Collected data
━━━━━━━━━━━━━━━━

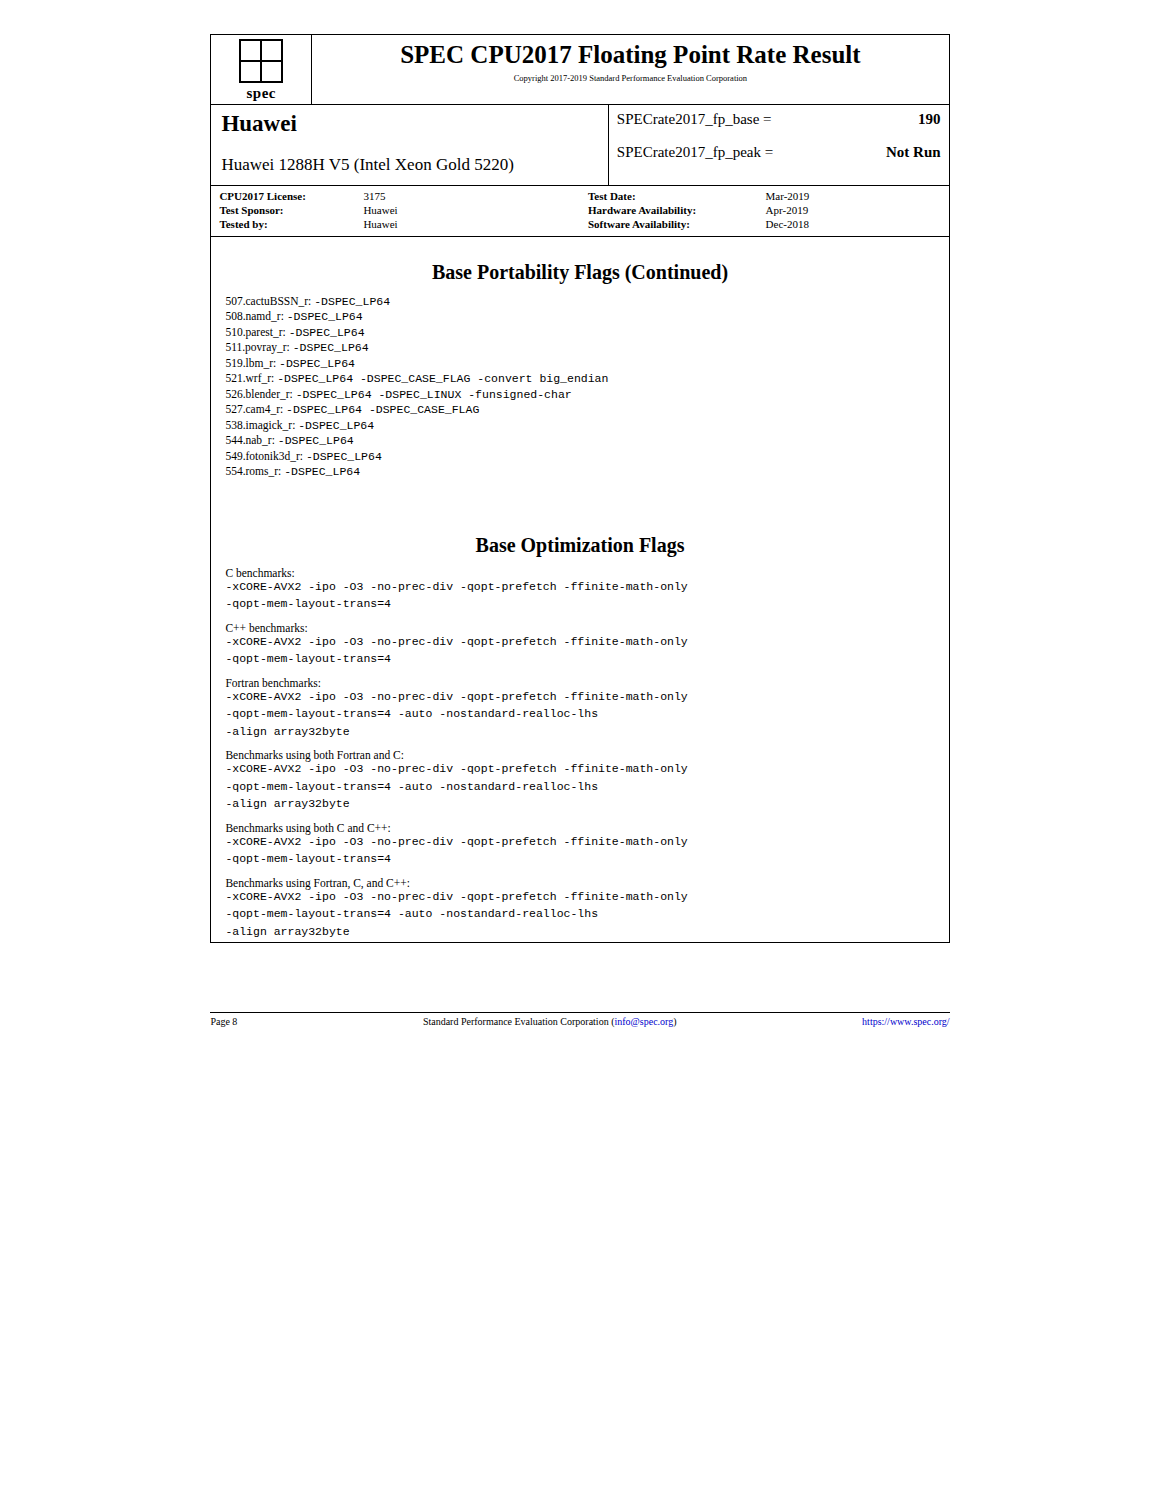spec
SPEC CPU2017 Floating Point Rate Result
Copyright 2017-2019 Standard Performance Evaluation Corporation
Huawei
Huawei 1288H V5 (Intel Xeon Gold 5220)
SPECrate2017_fp_base = 190
SPECrate2017_fp_peak = Not Run
CPU2017 License: 3175
Test Sponsor: Huawei
Tested by: Huawei
Test Date: Mar-2019
Hardware Availability: Apr-2019
Software Availability: Dec-2018
Base Portability Flags (Continued)
507.cactuBSSN_r: -DSPEC_LP64
508.namd_r: -DSPEC_LP64
510.parest_r: -DSPEC_LP64
511.povray_r: -DSPEC_LP64
519.lbm_r: -DSPEC_LP64
521.wrf_r: -DSPEC_LP64 -DSPEC_CASE_FLAG -convert big_endian
526.blender_r: -DSPEC_LP64 -DSPEC_LINUX -funsigned-char
527.cam4_r: -DSPEC_LP64 -DSPEC_CASE_FLAG
538.imagick_r: -DSPEC_LP64
544.nab_r: -DSPEC_LP64
549.fotonik3d_r: -DSPEC_LP64
554.roms_r: -DSPEC_LP64
Base Optimization Flags
C benchmarks:
-xCORE-AVX2 -ipo -O3 -no-prec-div -qopt-prefetch -ffinite-math-only
-qopt-mem-layout-trans=4
C++ benchmarks:
-xCORE-AVX2 -ipo -O3 -no-prec-div -qopt-prefetch -ffinite-math-only
-qopt-mem-layout-trans=4
Fortran benchmarks:
-xCORE-AVX2 -ipo -O3 -no-prec-div -qopt-prefetch -ffinite-math-only
-qopt-mem-layout-trans=4 -auto -nostandard-realloc-lhs
-align array32byte
Benchmarks using both Fortran and C:
-xCORE-AVX2 -ipo -O3 -no-prec-div -qopt-prefetch -ffinite-math-only
-qopt-mem-layout-trans=4 -auto -nostandard-realloc-lhs
-align array32byte
Benchmarks using both C and C++:
-xCORE-AVX2 -ipo -O3 -no-prec-div -qopt-prefetch -ffinite-math-only
-qopt-mem-layout-trans=4
Benchmarks using Fortran, C, and C++:
-xCORE-AVX2 -ipo -O3 -no-prec-div -qopt-prefetch -ffinite-math-only
-qopt-mem-layout-trans=4 -auto -nostandard-realloc-lhs
-align array32byte
Page 8
Standard Performance Evaluation Corporation (info@spec.org)
https://www.spec.org/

━━━━━━━━━━━━━━━━

Instructions to follow:
Repeat the data exactly. Pictures should not appear.

Task response:
spec
SPEC CPU2017 Floating Point Rate Result
Copyright 2017-2019 Standard Performance Evaluation Corporation
Huawei
Huawei 1288H V5 (Intel Xeon Gold 5220)
SPECrate2017_fp_base = 190
SPECrate2017_fp_peak = Not Run
CPU2017 License: 3175
Test Sponsor: Huawei
Tested by: Huawei
Test Date: Mar-2019
Hardware Availability: Apr-2019
Software Availability: Dec-2018
Base Portability Flags (Continued)
507.cactuBSSN_r: -DSPEC_LP64
508.namd_r: -DSPEC_LP64
510.parest_r: -DSPEC_LP64
511.povray_r: -DSPEC_LP64
519.lbm_r: -DSPEC_LP64
521.wrf_r: -DSPEC_LP64 -DSPEC_CASE_FLAG -convert big_endian
526.blender_r: -DSPEC_LP64 -DSPEC_LINUX -funsigned-char
527.cam4_r: -DSPEC_LP64 -DSPEC_CASE_FLAG
538.imagick_r: -DSPEC_LP64
544.nab_r: -DSPEC_LP64
549.fotonik3d_r: -DSPEC_LP64
554.roms_r: -DSPEC_LP64
Base Optimization Flags
C benchmarks:
-xCORE-AVX2 -ipo -O3 -no-prec-div -qopt-prefetch -ffinite-math-only
-qopt-mem-layout-trans=4
C++ benchmarks:
-xCORE-AVX2 -ipo -O3 -no-prec-div -qopt-prefetch -ffinite-math-only
-qopt-mem-layout-trans=4
Fortran benchmarks:
-xCORE-AVX2 -ipo -O3 -no-prec-div -qopt-prefetch -ffinite-math-only
-qopt-mem-layout-trans=4 -auto -nostandard-realloc-lhs
-align array32byte
Benchmarks using both Fortran and C:
-xCORE-AVX2 -ipo -O3 -no-prec-div -qopt-prefetch -ffinite-math-only
-qopt-mem-layout-trans=4 -auto -nostandard-realloc-lhs
-align array32byte
Benchmarks using both C and C++:
-xCORE-AVX2 -ipo -O3 -no-prec-div -qopt-prefetch -ffinite-math-only
-qopt-mem-layout-trans=4
Benchmarks using Fortran, C, and C++:
-xCORE-AVX2 -ipo -O3 -no-prec-div -qopt-prefetch -ffinite-math-only
-qopt-mem-layout-trans=4 -auto -nostandard-realloc-lhs
-align array32byte
Page 8
Standard Performance Evaluation Corporation (info@spec.org)
https://www.spec.org/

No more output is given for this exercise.